A private equity deal for Fidelity National Information Services Inc , currently being negotiated, could be worth around $15 billion if a buyout is agreed, a source familiar with the situation said on Tuesday.

Three big private equity firms have teamed up to bid for Fidelity National, sources familiar with the situation said on Thursday, a deal that, if completed, would rank as the biggest leveraged buyout since the financial crisis hit.

Blackstone Group , Thomas H. Lee Partners and TPG Capital are in talks to buy the company, which provides payment processing and other banking services and has a market value of more than $11 billion, those sources said.

A deal at that price could equate to around $32 a share, one source said on Tuesday, and could be reached by May 16, two sources said.
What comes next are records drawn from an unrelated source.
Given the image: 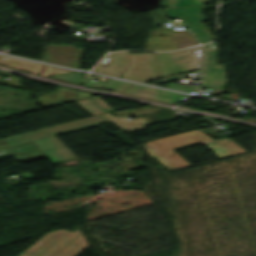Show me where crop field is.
<instances>
[{
    "label": "crop field",
    "mask_w": 256,
    "mask_h": 256,
    "mask_svg": "<svg viewBox=\"0 0 256 256\" xmlns=\"http://www.w3.org/2000/svg\"><path fill=\"white\" fill-rule=\"evenodd\" d=\"M203 142L221 158L244 153L237 144L229 139L212 140L204 133L194 130L174 136H169L146 142L144 147L150 156L170 170H175L189 164L172 149Z\"/></svg>",
    "instance_id": "obj_1"
},
{
    "label": "crop field",
    "mask_w": 256,
    "mask_h": 256,
    "mask_svg": "<svg viewBox=\"0 0 256 256\" xmlns=\"http://www.w3.org/2000/svg\"><path fill=\"white\" fill-rule=\"evenodd\" d=\"M87 247L78 228L75 232L60 229L45 234L18 256H77Z\"/></svg>",
    "instance_id": "obj_2"
},
{
    "label": "crop field",
    "mask_w": 256,
    "mask_h": 256,
    "mask_svg": "<svg viewBox=\"0 0 256 256\" xmlns=\"http://www.w3.org/2000/svg\"><path fill=\"white\" fill-rule=\"evenodd\" d=\"M209 2V0H164L163 6L168 18H181L187 24L201 43L212 39L211 33L203 25L201 8L197 5Z\"/></svg>",
    "instance_id": "obj_3"
},
{
    "label": "crop field",
    "mask_w": 256,
    "mask_h": 256,
    "mask_svg": "<svg viewBox=\"0 0 256 256\" xmlns=\"http://www.w3.org/2000/svg\"><path fill=\"white\" fill-rule=\"evenodd\" d=\"M5 150L9 153L0 156L11 154L15 156L17 160L42 155L40 151H42L53 164L76 158L55 136L13 146Z\"/></svg>",
    "instance_id": "obj_4"
},
{
    "label": "crop field",
    "mask_w": 256,
    "mask_h": 256,
    "mask_svg": "<svg viewBox=\"0 0 256 256\" xmlns=\"http://www.w3.org/2000/svg\"><path fill=\"white\" fill-rule=\"evenodd\" d=\"M201 47L181 51L159 53L155 52L162 78L198 69Z\"/></svg>",
    "instance_id": "obj_5"
},
{
    "label": "crop field",
    "mask_w": 256,
    "mask_h": 256,
    "mask_svg": "<svg viewBox=\"0 0 256 256\" xmlns=\"http://www.w3.org/2000/svg\"><path fill=\"white\" fill-rule=\"evenodd\" d=\"M203 88H226L224 67L217 66V43L203 46L200 61Z\"/></svg>",
    "instance_id": "obj_6"
},
{
    "label": "crop field",
    "mask_w": 256,
    "mask_h": 256,
    "mask_svg": "<svg viewBox=\"0 0 256 256\" xmlns=\"http://www.w3.org/2000/svg\"><path fill=\"white\" fill-rule=\"evenodd\" d=\"M84 50L76 48L74 45L47 46L45 61L80 68V57Z\"/></svg>",
    "instance_id": "obj_7"
},
{
    "label": "crop field",
    "mask_w": 256,
    "mask_h": 256,
    "mask_svg": "<svg viewBox=\"0 0 256 256\" xmlns=\"http://www.w3.org/2000/svg\"><path fill=\"white\" fill-rule=\"evenodd\" d=\"M156 110H160V108L142 107L140 109H134V110L127 109V110L118 111V112L113 111V113L118 115L114 117H112L108 113H105L103 115H105L108 119H110L121 130L127 131V130L149 125L148 123H146V120L143 117L131 119L130 121L126 119L127 117L138 116L140 114H144V113H148Z\"/></svg>",
    "instance_id": "obj_8"
},
{
    "label": "crop field",
    "mask_w": 256,
    "mask_h": 256,
    "mask_svg": "<svg viewBox=\"0 0 256 256\" xmlns=\"http://www.w3.org/2000/svg\"><path fill=\"white\" fill-rule=\"evenodd\" d=\"M194 44L192 36L148 37L145 50H173Z\"/></svg>",
    "instance_id": "obj_9"
},
{
    "label": "crop field",
    "mask_w": 256,
    "mask_h": 256,
    "mask_svg": "<svg viewBox=\"0 0 256 256\" xmlns=\"http://www.w3.org/2000/svg\"><path fill=\"white\" fill-rule=\"evenodd\" d=\"M123 93L129 94V95L145 97V98L161 100V101L172 102V103H178L181 100L188 97L187 95L152 89V88H148V87H144V86H140V85H136V84H133L131 87H129Z\"/></svg>",
    "instance_id": "obj_10"
},
{
    "label": "crop field",
    "mask_w": 256,
    "mask_h": 256,
    "mask_svg": "<svg viewBox=\"0 0 256 256\" xmlns=\"http://www.w3.org/2000/svg\"><path fill=\"white\" fill-rule=\"evenodd\" d=\"M0 65L37 74L43 70V65L0 56Z\"/></svg>",
    "instance_id": "obj_11"
},
{
    "label": "crop field",
    "mask_w": 256,
    "mask_h": 256,
    "mask_svg": "<svg viewBox=\"0 0 256 256\" xmlns=\"http://www.w3.org/2000/svg\"><path fill=\"white\" fill-rule=\"evenodd\" d=\"M75 102L92 116L113 110L97 96L78 100Z\"/></svg>",
    "instance_id": "obj_12"
},
{
    "label": "crop field",
    "mask_w": 256,
    "mask_h": 256,
    "mask_svg": "<svg viewBox=\"0 0 256 256\" xmlns=\"http://www.w3.org/2000/svg\"><path fill=\"white\" fill-rule=\"evenodd\" d=\"M167 88L183 91L189 93L190 91H197L199 88L197 87H191V86H185L181 84H176V83H170Z\"/></svg>",
    "instance_id": "obj_13"
},
{
    "label": "crop field",
    "mask_w": 256,
    "mask_h": 256,
    "mask_svg": "<svg viewBox=\"0 0 256 256\" xmlns=\"http://www.w3.org/2000/svg\"><path fill=\"white\" fill-rule=\"evenodd\" d=\"M65 72H72V71H67V70H63V69L45 65V70L42 73H40L39 75L49 76V75H55V74L65 73Z\"/></svg>",
    "instance_id": "obj_14"
},
{
    "label": "crop field",
    "mask_w": 256,
    "mask_h": 256,
    "mask_svg": "<svg viewBox=\"0 0 256 256\" xmlns=\"http://www.w3.org/2000/svg\"><path fill=\"white\" fill-rule=\"evenodd\" d=\"M180 76H174V77H171V78H167L168 81H171V80H175V79H179Z\"/></svg>",
    "instance_id": "obj_15"
}]
</instances>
Fidelity National's shares closed on the New York Stock Exchange on Tuesday at $28.86.

The potential price of the deal was first reported by Bloomberg.

If the deal gets done, it would provide evidence that big-money buyouts are returning after credit markets plunged into a deep freeze because of the economic downturn.

It would also be the latest sign that M&A is picking up for the payment-processing industry, which has seen other firms go on the block such as a unit of Royal Bank of Scotland Group Plc and privately held North American Bancard Inc.

Three banks, JPMorgan Chase & Co , Citigroup Inc and Bank of America Corp are leading the financing for the potential buyout, a source familiar with the situation previously said.

Fidelity National, which traces its history to the 1960s, is a former subsidiary of Fidelity National Financial and was spun off into a separate company in 2006. Last year it struck a $2.94 billion deal to buy Metavante Technologies.

Large leveraged buyouts have been pretty much extinct since the summer of 2007, when the financial crisis halted most financing for big deals, banks were stuck with debt and the economy froze.

Since then, the economy and stock markets have begun to recover, and confidence is returning to the banking sector. Bankers and private equity firms have started viewing mega-buyouts of $10 billion or more as achievable -- something that was not even on the radar just six months ago.